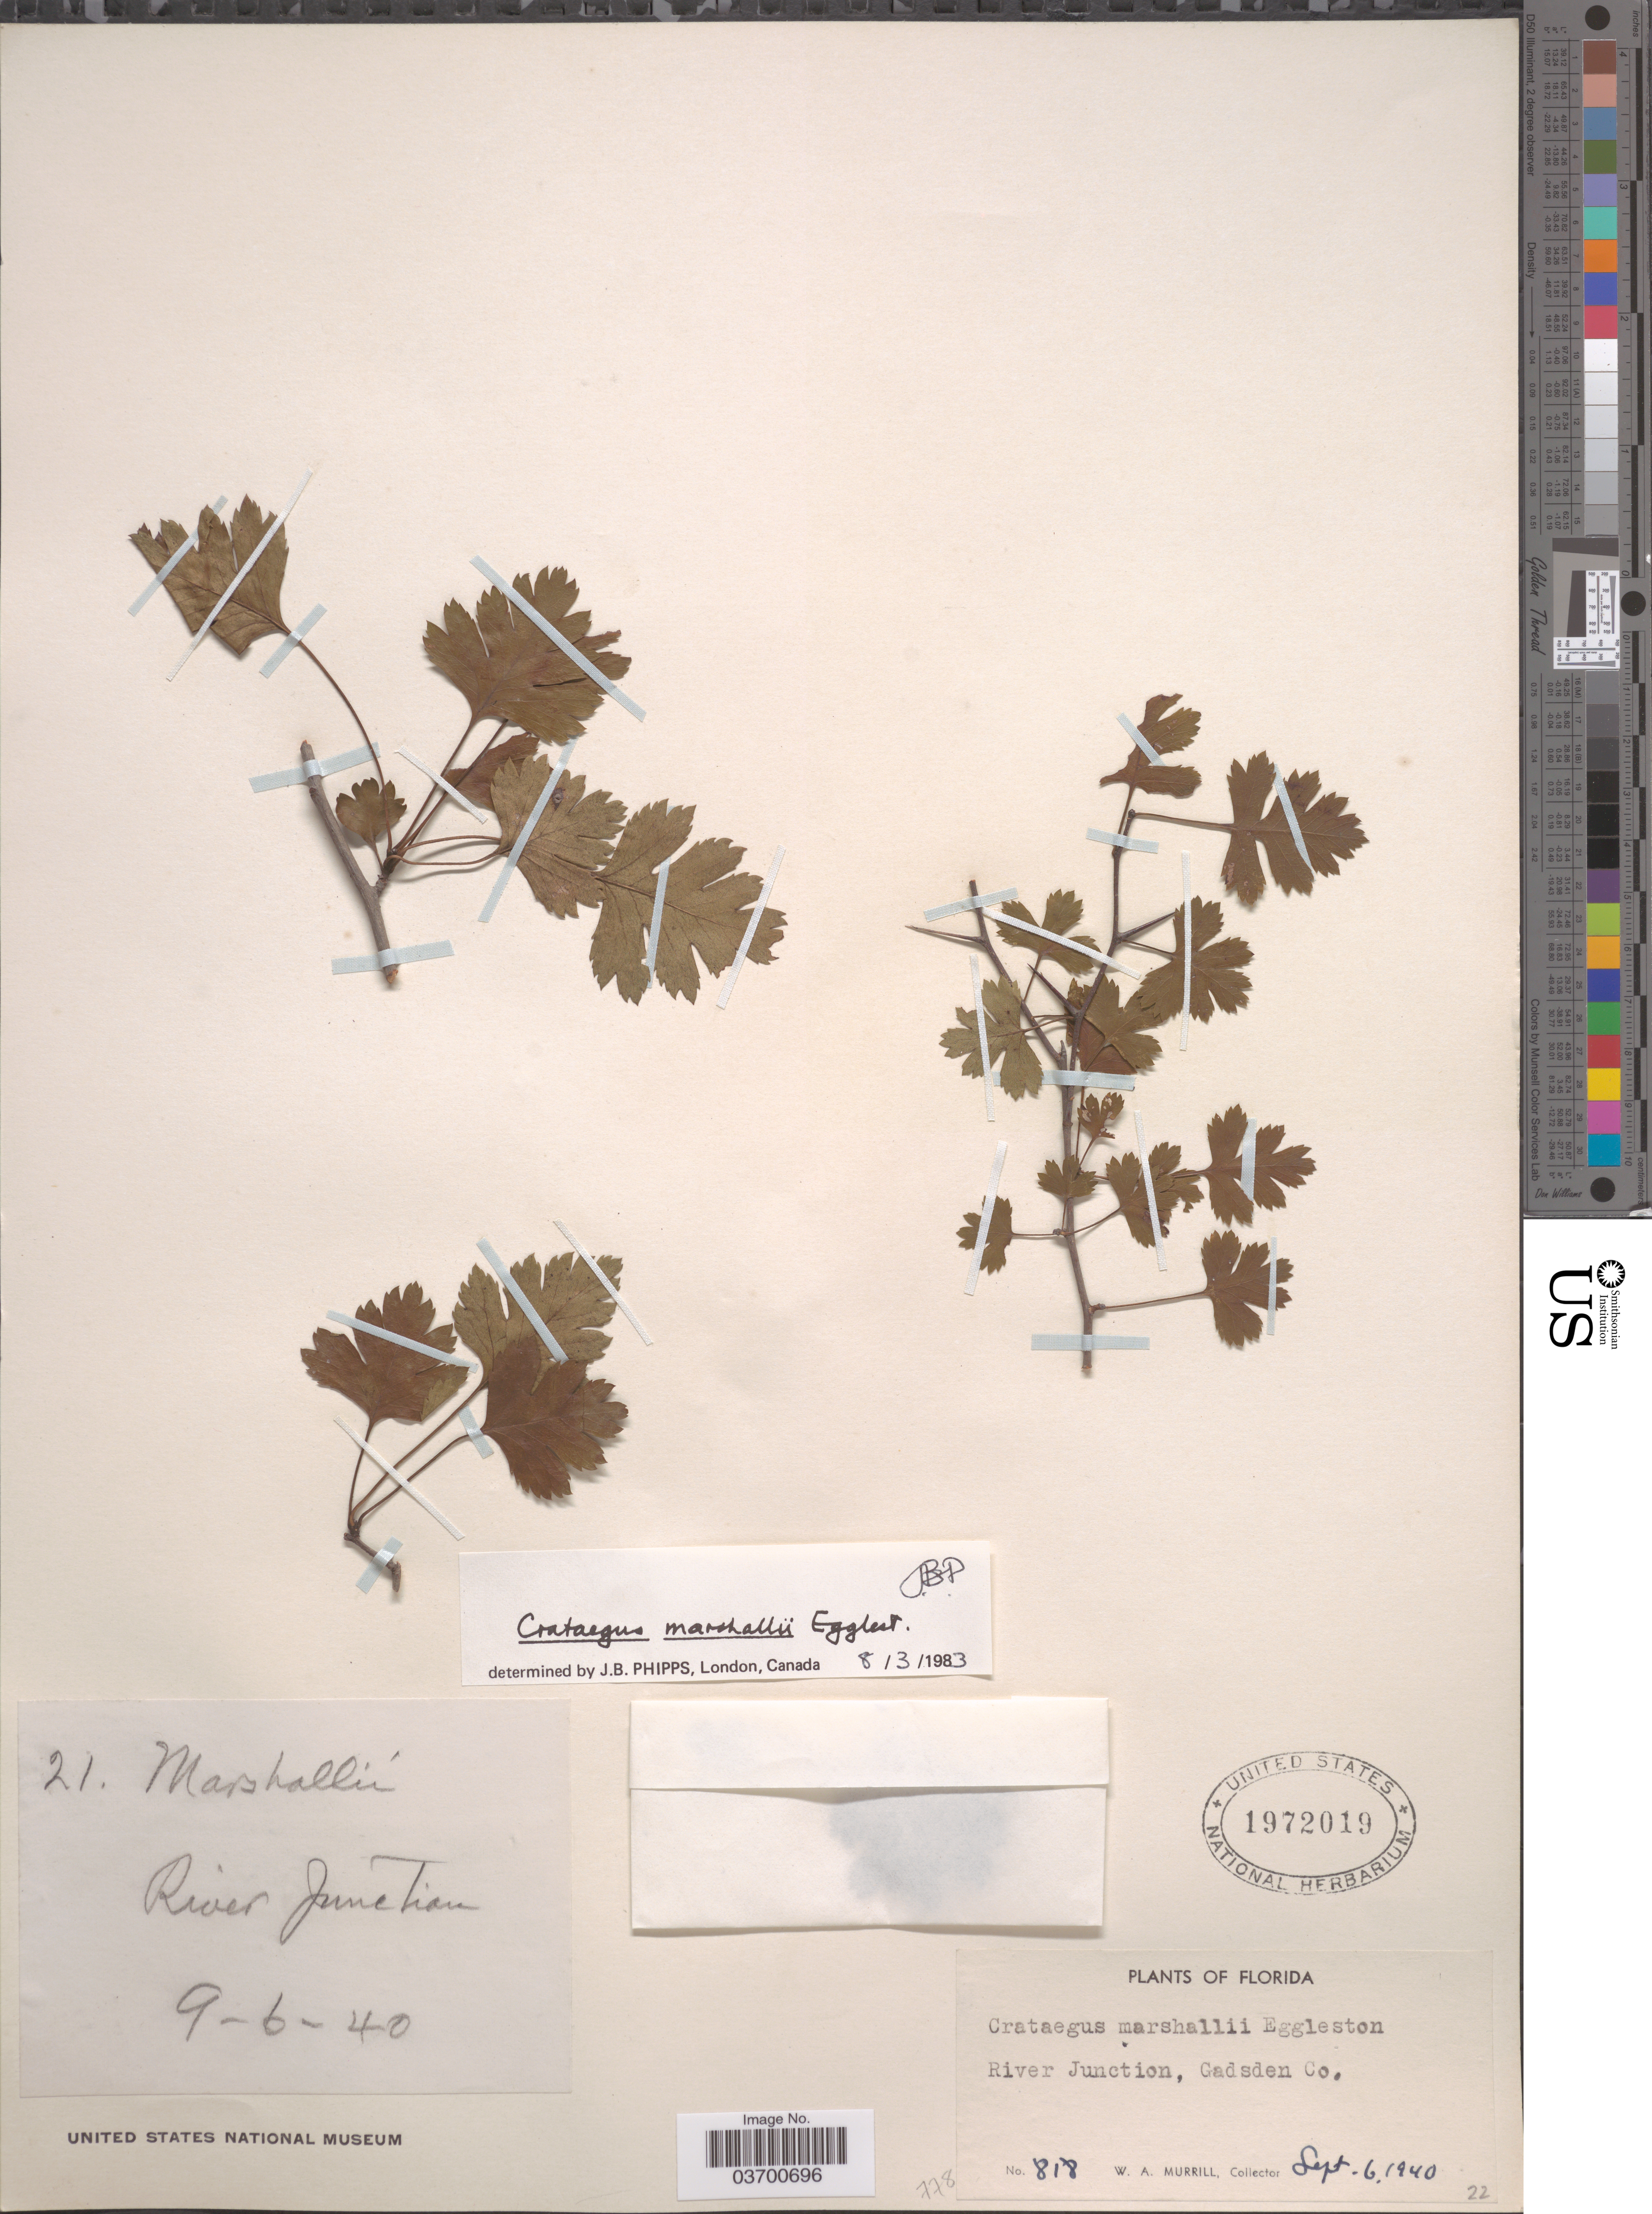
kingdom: Plantae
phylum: Tracheophyta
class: Magnoliopsida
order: Rosales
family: Rosaceae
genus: Crataegus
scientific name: Crataegus marshallii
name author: Eggl.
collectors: W. A. Murrill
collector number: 818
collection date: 1940-09-06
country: United States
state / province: Florida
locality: River Junction, Gadsden Co.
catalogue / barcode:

- [What the task requires]:
Please give the data above again with every "collection date" swapped for "date collected" and all else unchanged, leaving out the pictures.

- [Completed task]:
kingdom: Plantae
phylum: Tracheophyta
class: Magnoliopsida
order: Rosales
family: Rosaceae
genus: Crataegus
scientific name: Crataegus marshallii
name author: Eggl.
collectors: W. A. Murrill
collector number: 818
date collected: 1940-09-06
country: United States
state / province: Florida
locality: River Junction, Gadsden Co.
catalogue / barcode:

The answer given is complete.